Confira os livros do ano de personalidades da cultura em 2023
Marcia Tiburi:
Meu livro é Marrom e Amarelo (Alfaguara), de Paulo Scott. Eu o havia lido em 2018, quando ele saiu. 2018 foi um ano difícil para todo mundo e eu não lembrava do final do livro, talvez porque não tenha chegado ao final. Angustiada com minha falta de memória sobre o fim, eu o li todo de novo, bem agora, quando ele acaba de ganhar o Jabuti de publicação internacional. Paulo Scott deu uma lição sobre racismo nesse livro. Por baixo de uma prosa espantosa e viciante, vemos uma profunda reflexão sobre raça, família e senso de responsabilidade.
O livro do ano também é A nudez da cópia imperfeita (Editora Nós), de Wagner Schwartz, o performer que em 2018 foi vítima de uma campanha de difamação pelo MBL. Nesse livro, ele conta a sua história vivida num jogo com As memórias póstumas de Brás Cubas, já que parte das fake news que se espalharam sobre ele era de que havia morrido. Wagner é um escritor exímio, nato. Um livro que faz a gente rir e chorar e que certamente é um documento histórico do Brasil sob o fascismo que segue latente, mas muito perigoso.
Erika Hilton:
Um livro que chamou minha atenção esse ano foi Traficantes evangélicos. Acho pertinente essa análise para que possamos compreender as ferramentas que são usadas para a expansão do fundamentalismo. E como muitas vezes as igrejas cumprem um papel de Estado em vários sentidos.

----

| Enunciado |
As afirmações a seguir concordam com a matéria sobre os livros do ano? Responda sim ou não a cada uma e cite entre aspas o trecho exato da matéria que decide. 1. Marcia Tiburi leu Marrom e Amarelo pela primeira vez em 2018. 2. Wagner Schwartz foi alvo da campanha de difamação do MBL em 2023. 3. Erika Hilton afirma que muitas vezes as igrejas cumprem um papel de Estado.

| Material coletado |
----

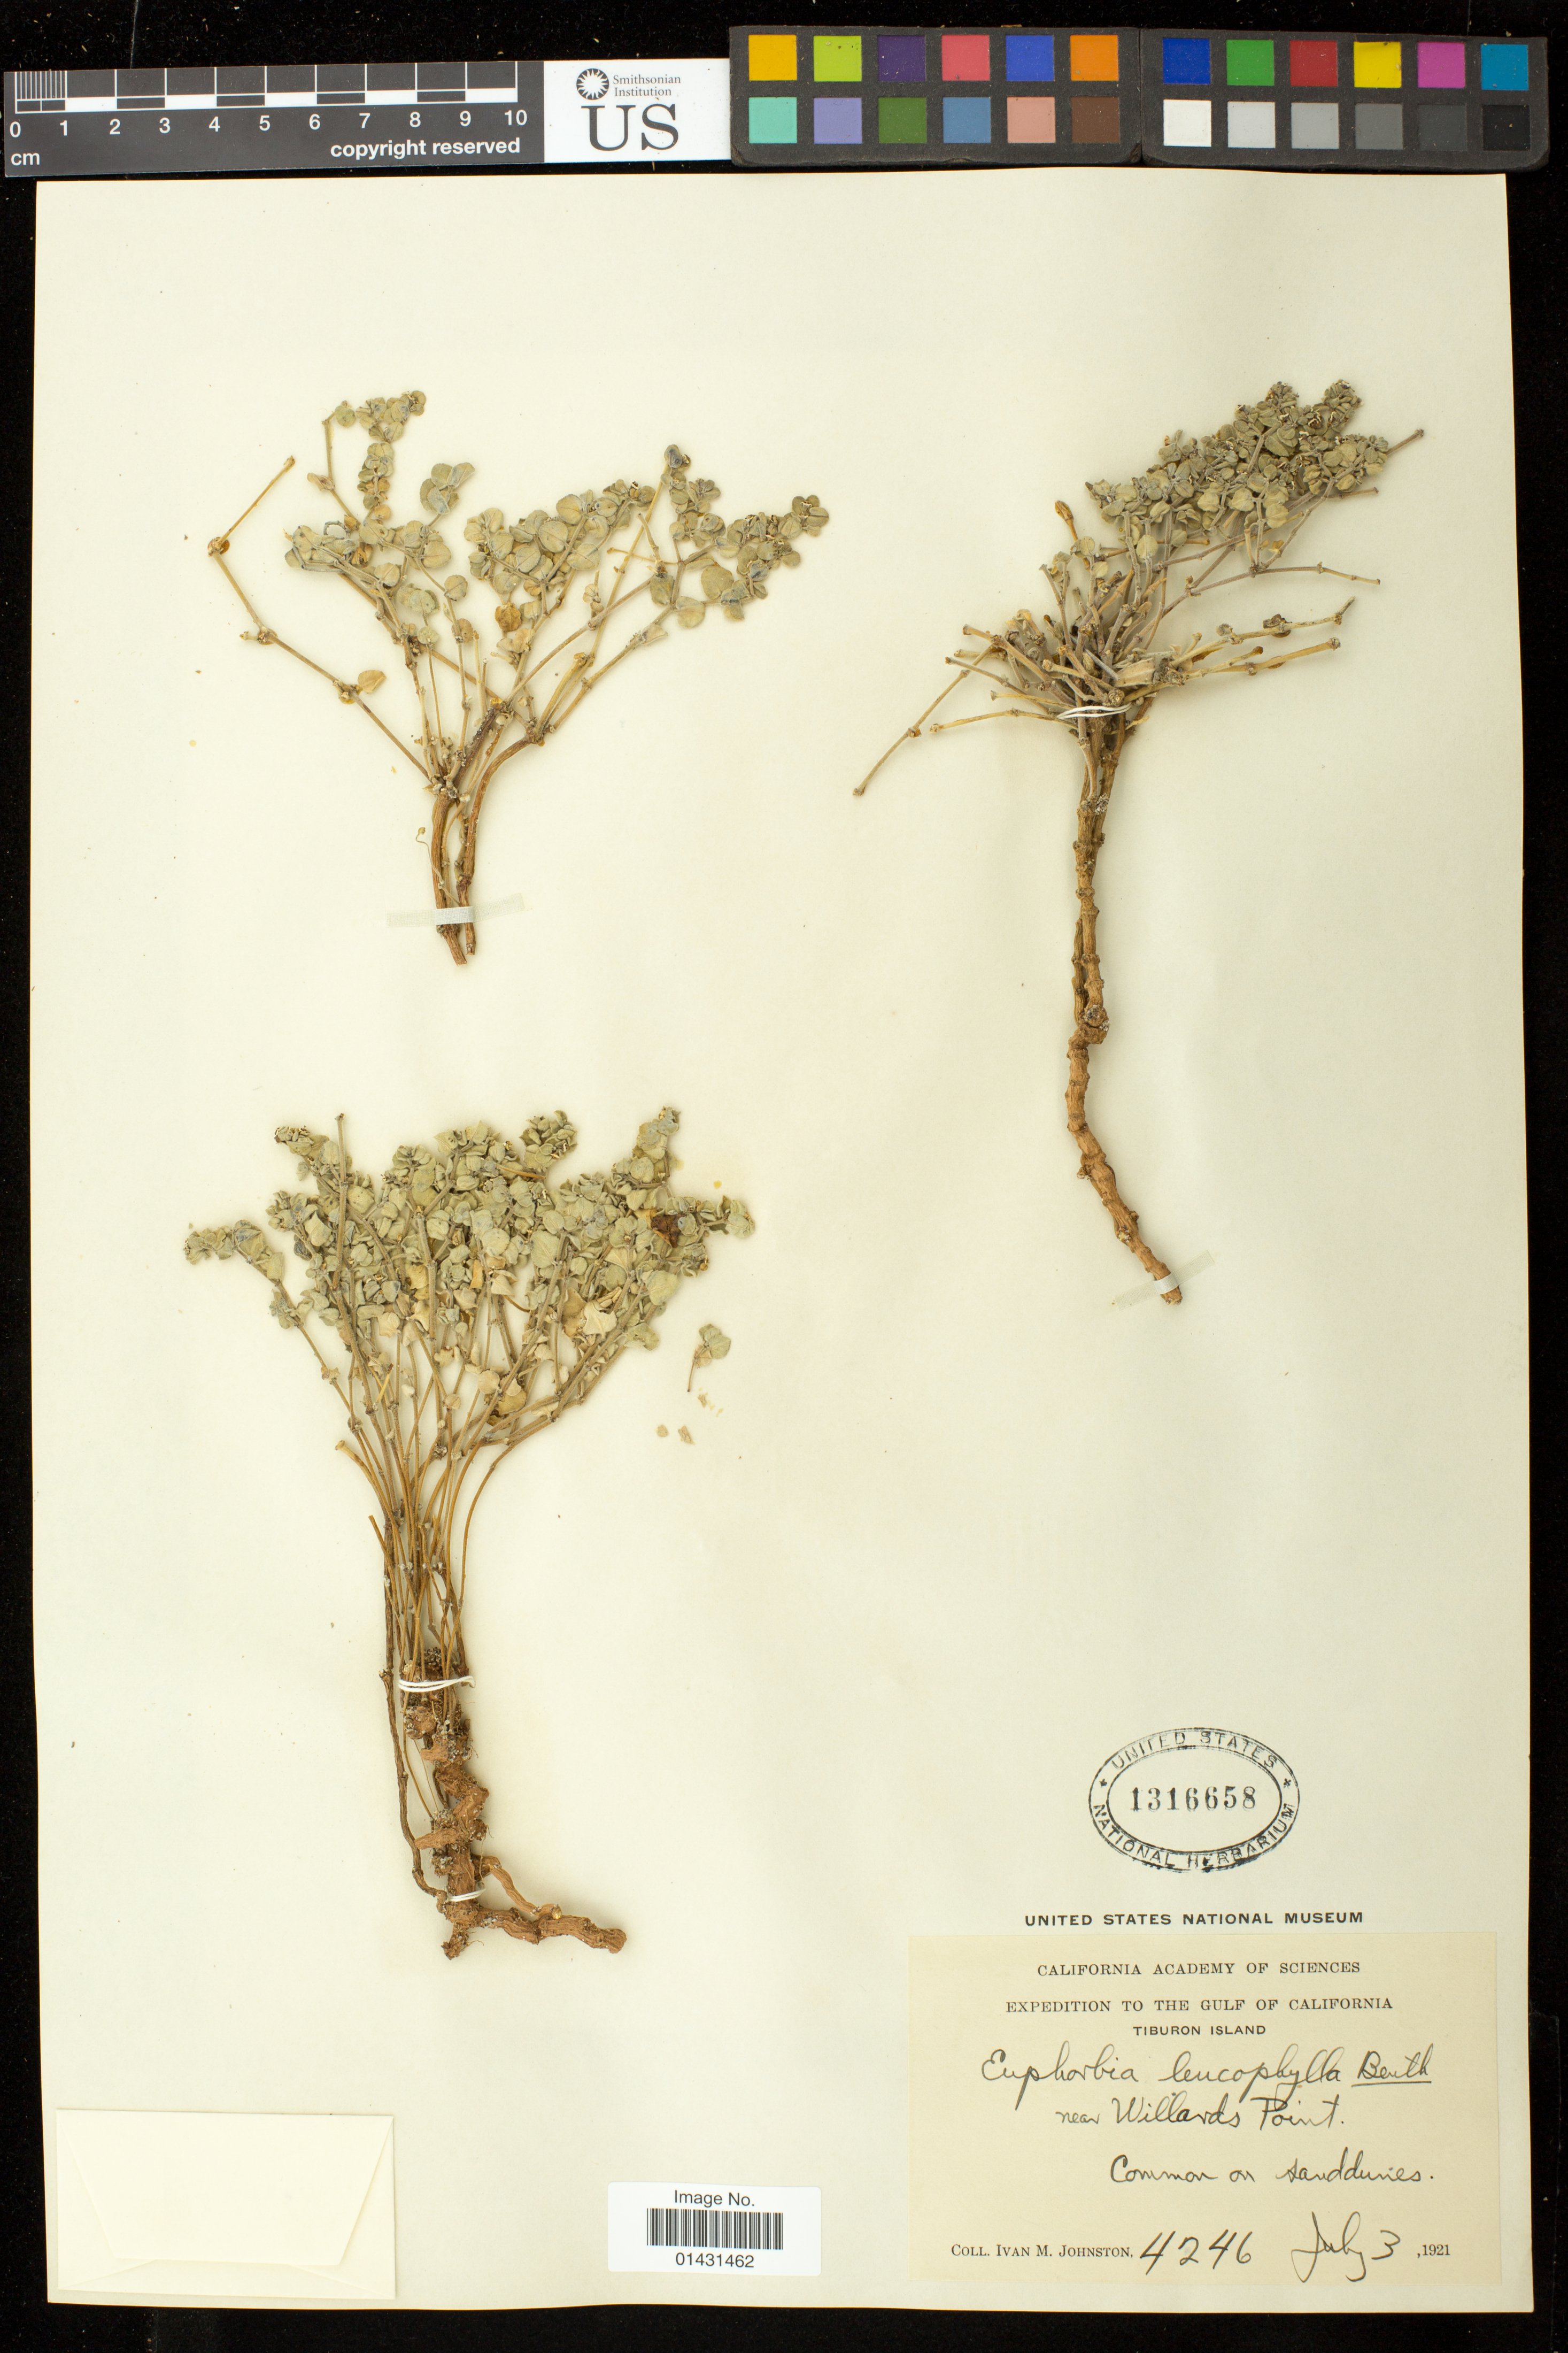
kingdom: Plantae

----

| Resposta escrita |
1. Sim: "Eu o havia lido em 2018, quando ele saiu."
2. Não: "o performer que em 2018 foi vítima de uma campanha de difamação pelo MBL"
3. Sim: "E como muitas vezes as igrejas cumprem um papel de Estado em vários sentidos."